The relevant sections of the 1998 Act are outlined in the determination:

Under s.16(3)(b) an employer is under an obligation to take appropriate measures where needed in particular case to enable a person who has a disability to participate in employment unless the measures would impose a disproportionate burden on the employer. However s.16(1) provides that nothing in the Act is to be construed as “requiring any person to……. retain an individual in the position….. if the individual is not (or as the case may be is no longer) fully competent and available to undertake and fully capable of undertaking the duties attached to that position having regard to the conditions under which those duties are, or may be required to be performed”. The next step is that under s.16(3)(a) a person with a disability is fully competent and capable of undertaking any duties is appropriate measures may be provided by the person’s employer.
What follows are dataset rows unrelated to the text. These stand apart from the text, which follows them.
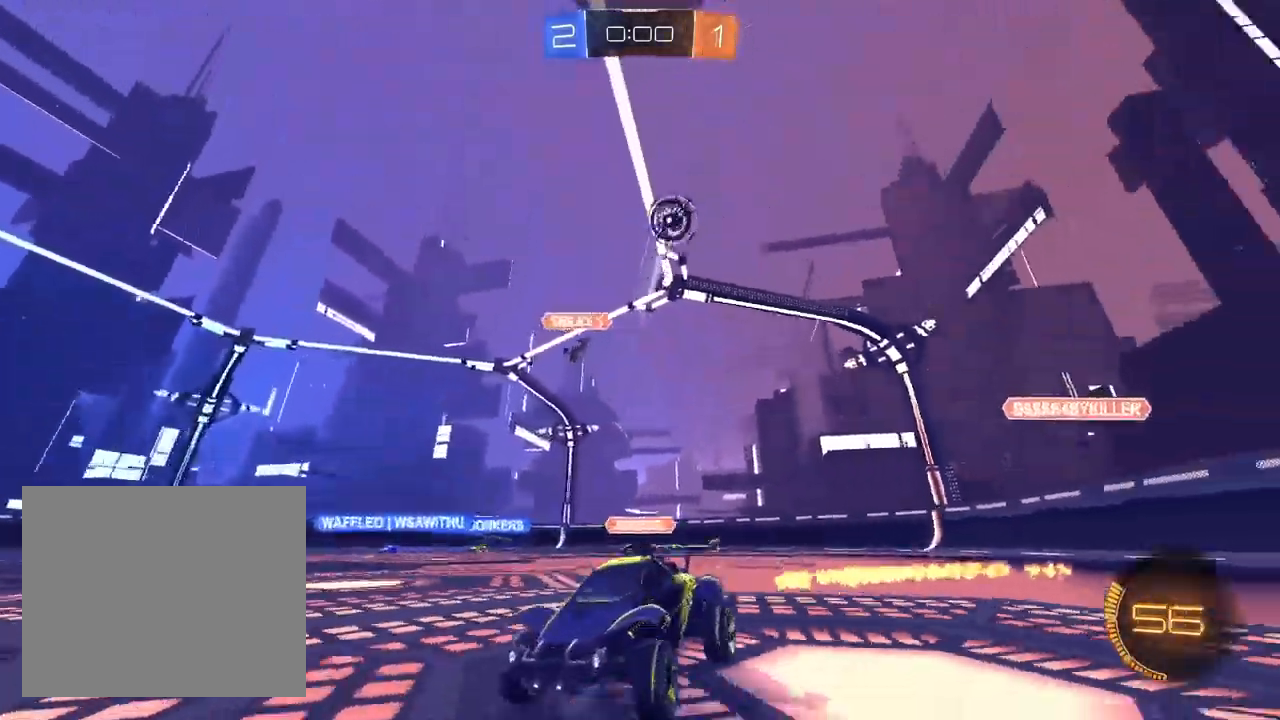
{"buttons": ["R2"], "left_stick": "center", "right_stick": "center", "events": [[250, "left_stick", "center"], [300, "left_stick", "down-left"], [500, "left_stick", "center"]]}
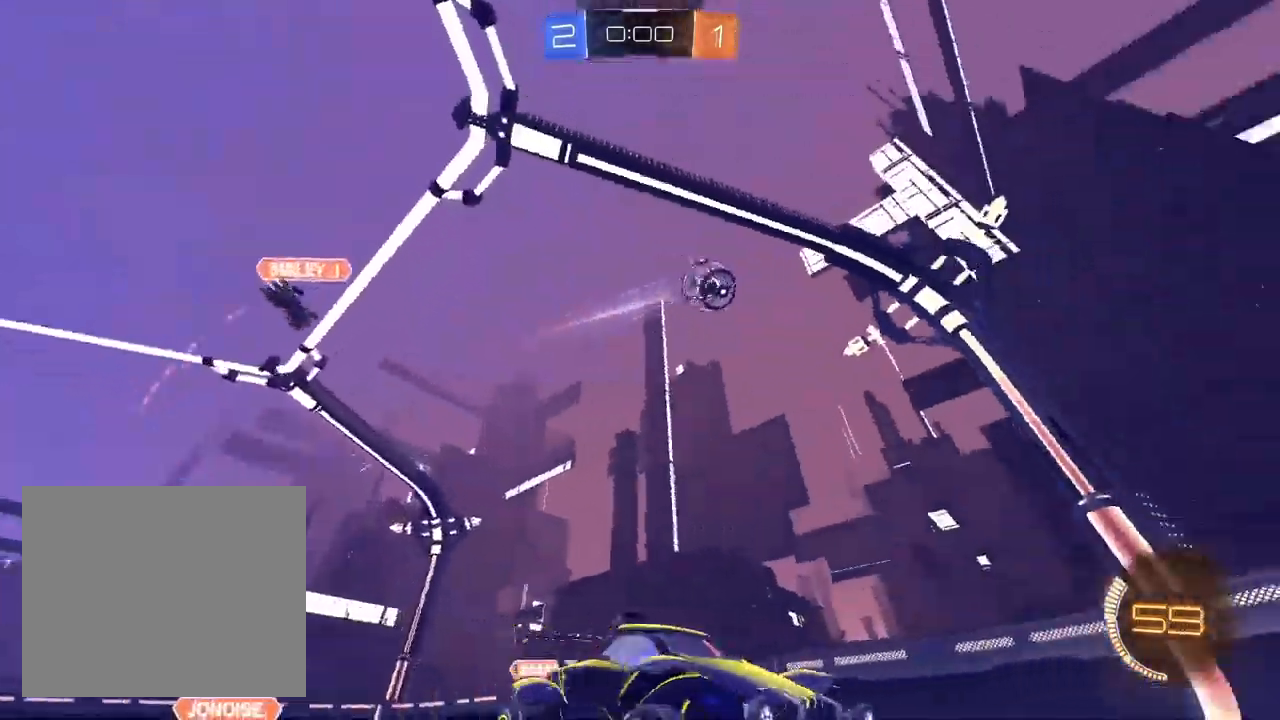
{"buttons": ["SQUARE", "R2"], "left_stick": "right", "right_stick": "center", "events": [[133, "left_stick", "up-right"], [233, "left_stick", "center"], [333, "left_stick", "right"], [367, "SQUARE", "down"]]}
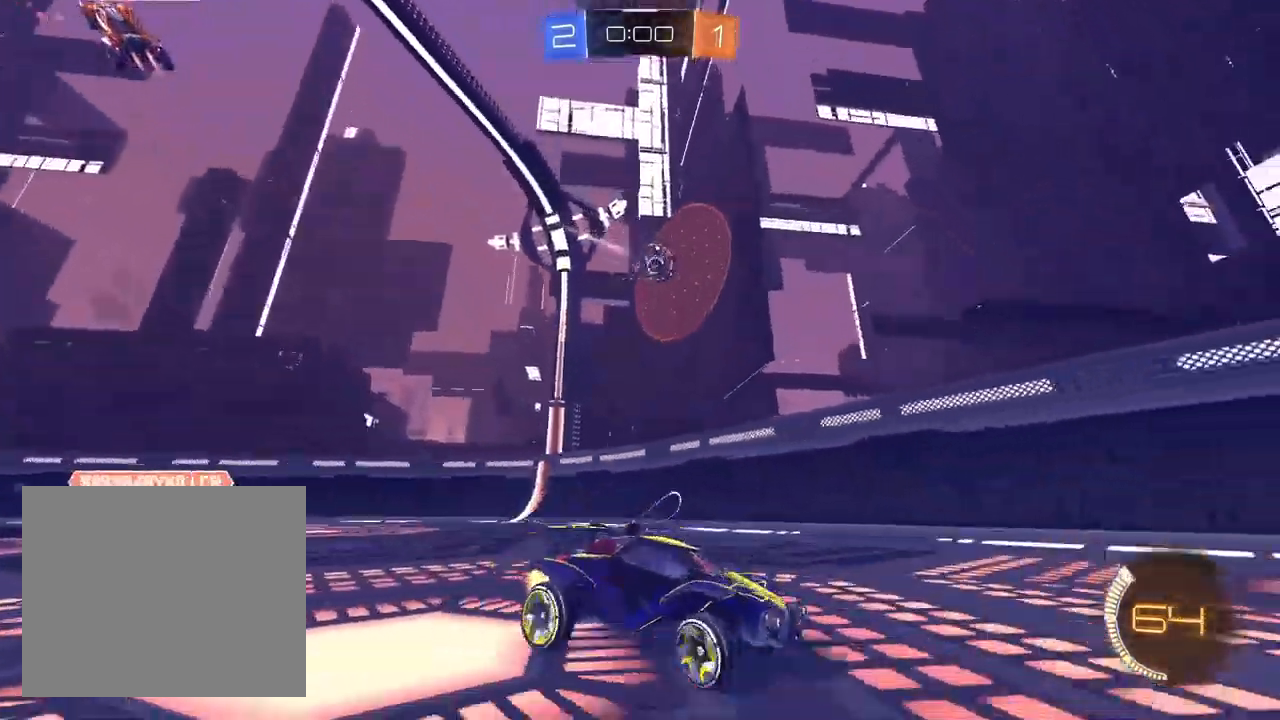
{"buttons": ["R2"], "left_stick": "up-right", "right_stick": "center", "events": [[50, "SQUARE", "up"], [117, "left_stick", "center"], [367, "left_stick", "up-right"]]}
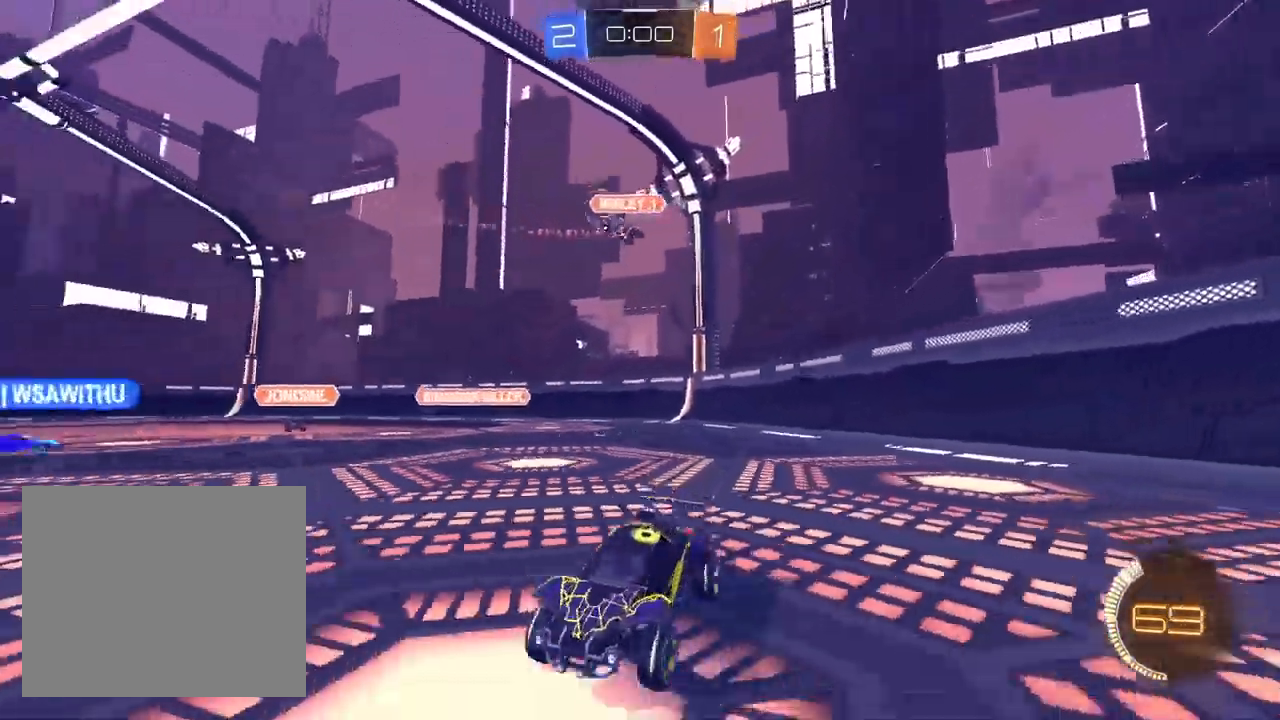
{"buttons": ["R2"], "left_stick": "center", "right_stick": "center", "events": [[467, "left_stick", "center"]]}
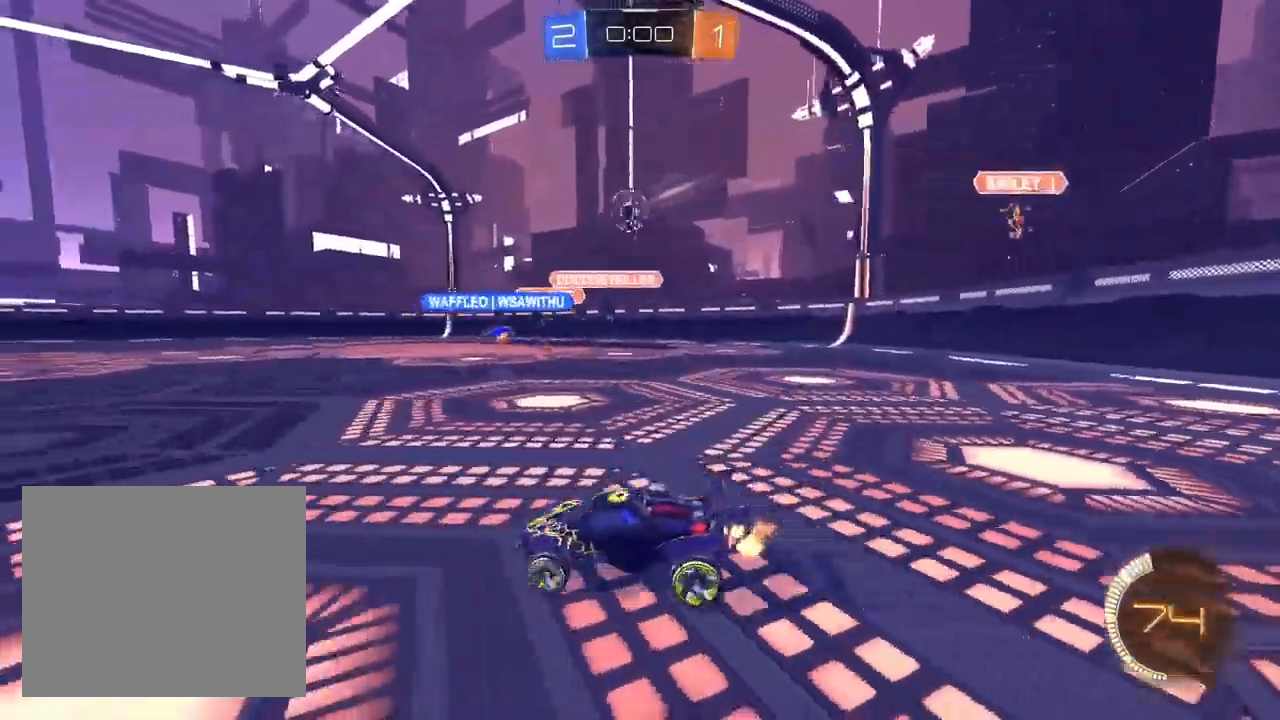
{"buttons": ["L1", "R2"], "left_stick": "left", "right_stick": "center", "events": [[233, "left_stick", "left"], [250, "L1", "down"]]}
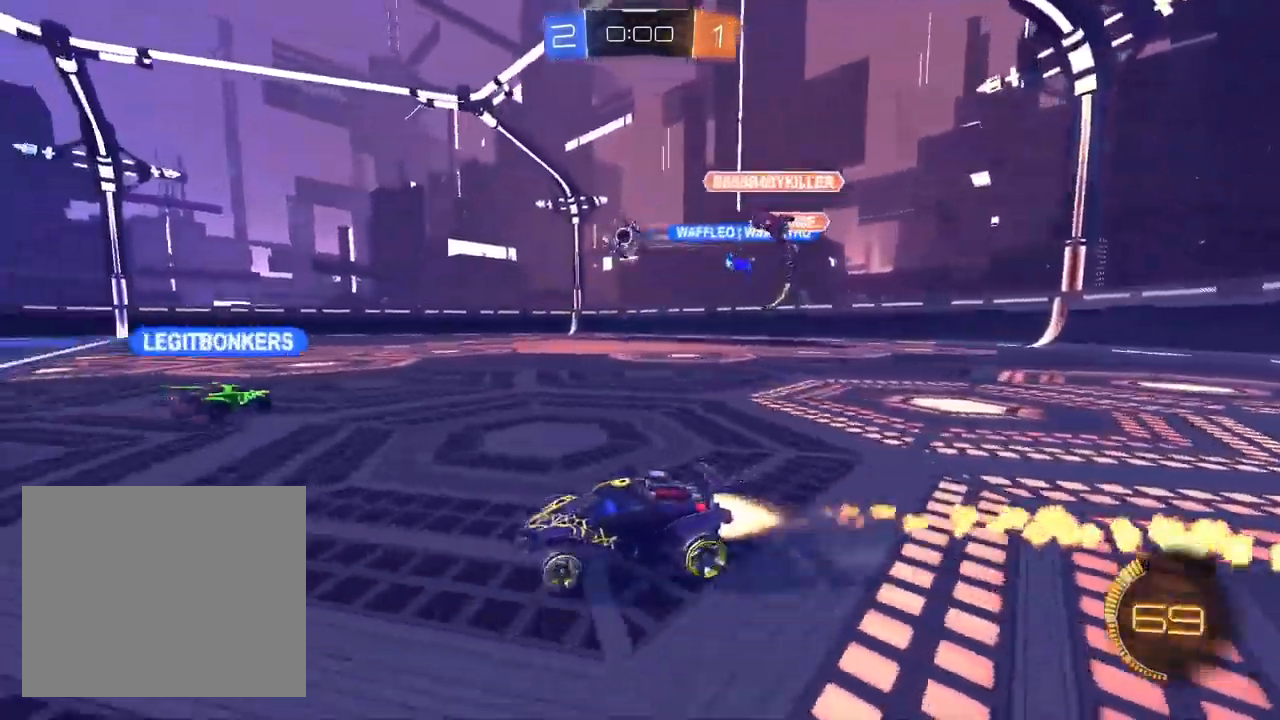
{"buttons": ["L1", "R1", "R2"], "left_stick": "down", "right_stick": "center", "events": [[50, "left_stick", "up-right"], [233, "CROSS", "down"], [333, "R1", "down"], [383, "left_stick", "down"], [500, "CROSS", "up"]]}
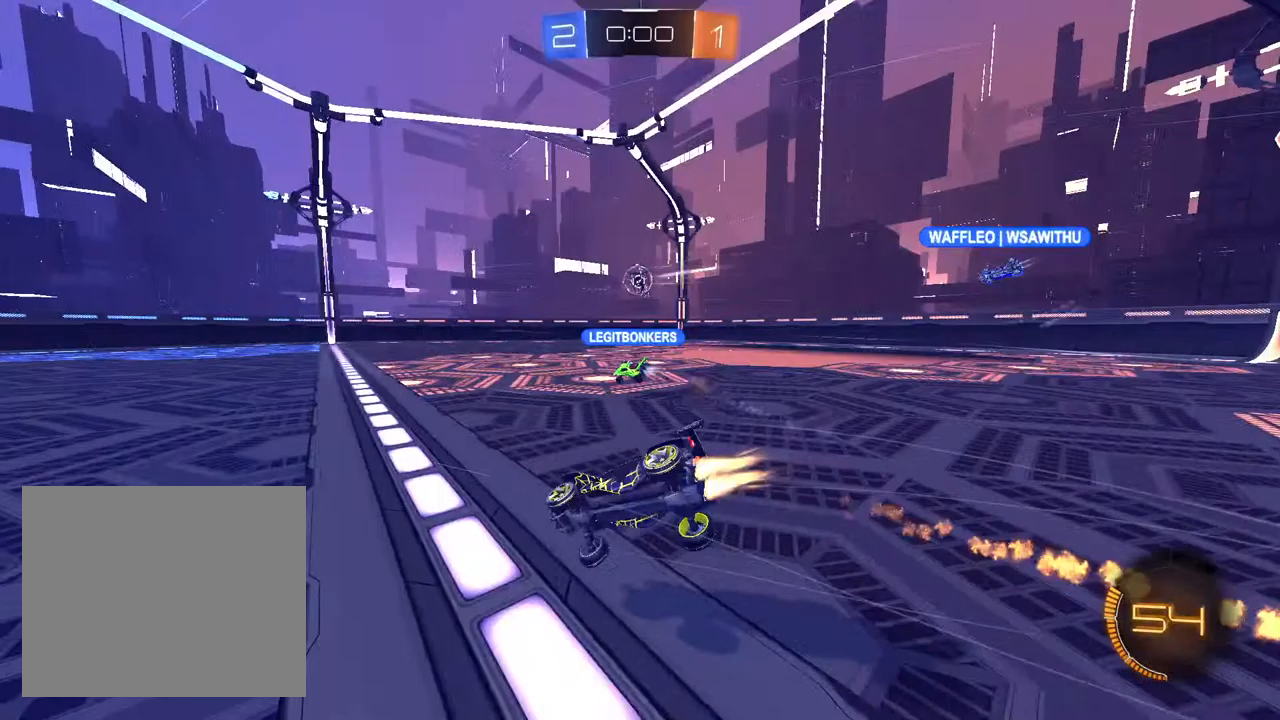
{"buttons": ["R1", "R2"], "left_stick": "down-right", "right_stick": "center", "events": [[50, "left_stick", "down-right"], [417, "L1", "up"]]}
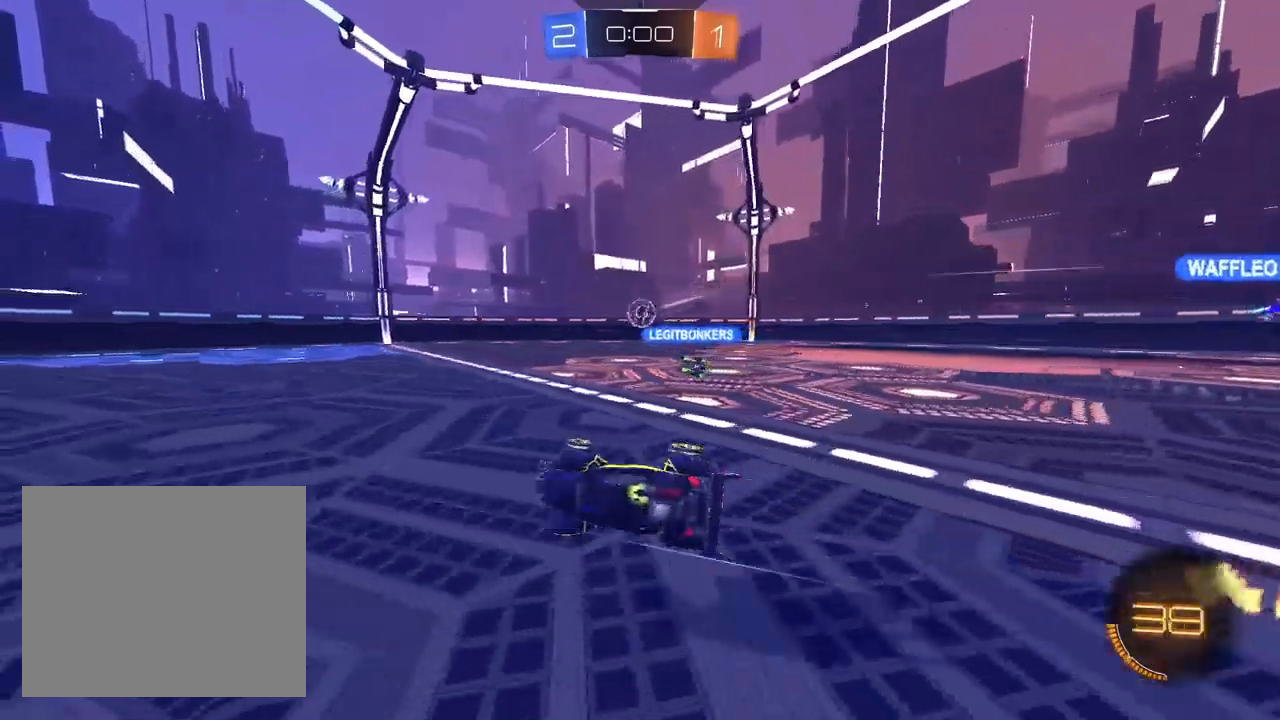
{"buttons": [], "left_stick": "center", "right_stick": "center", "events": [[83, "left_stick", "center"], [150, "R1", "up"], [150, "R2", "up"]]}
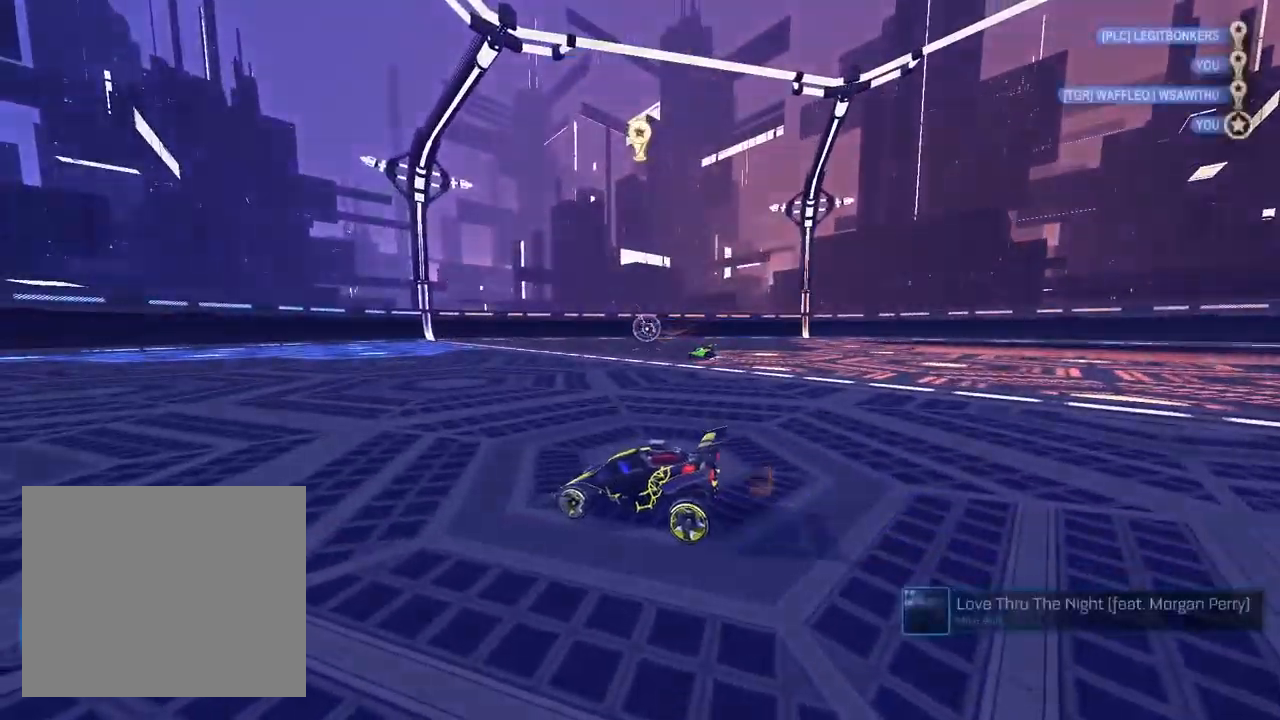
{"buttons": [], "left_stick": "center", "right_stick": "center", "events": []}
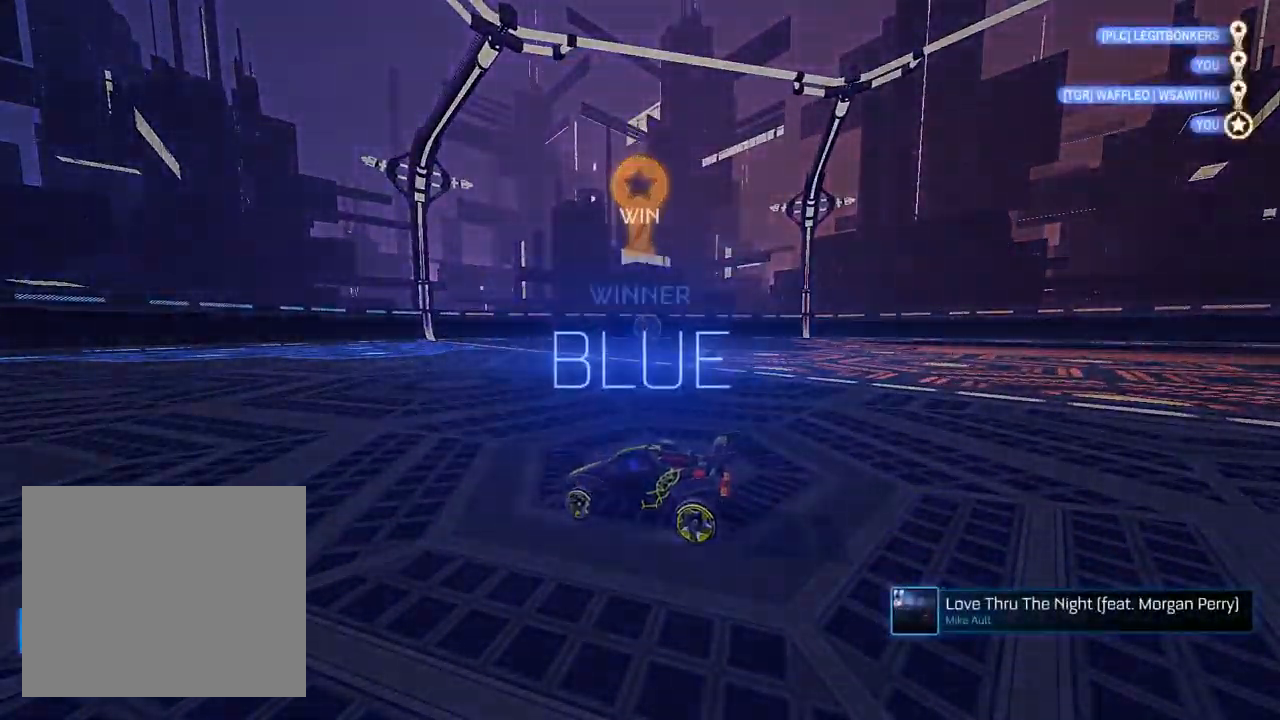
{"buttons": [], "left_stick": "center", "right_stick": "center", "events": []}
Finally , for these purposes s 16(4) (a) provides that “appropriate measures” in relation to a person with a disability means effective and practical measures to adapt a place of business to the disability concerned which under s16(4) (b) may include “distribution of tasks”.

 

The School concluded that Daly was unfit to return to work. Daly made a complaint to the Equality Tribunal. The Equality Officer decided that there was no discrimination. The Labour Court overturned that decision on grounds that the school failed to give adequate consideration to all the possible options, such as redistributing the tasks Daly was unable to perform among other SNAs. The High Court held that there was no error in law in that decision. However the Court of Appeal allowed the School’s appeal on grounds that, as the School was not required to redistribute tasks it could not have been obliged to consider that option. Daly applied to the Supreme Court for leave to appeal.

 

Supreme Court

The Court determined that given that there were such divergence in the interpretation of an important provision which derived from a directive of EU law, the case met the constitutional threshold for leave to appeal on whether the Court of Appeal erred in its interpretation of s 16 of the 1998 Act.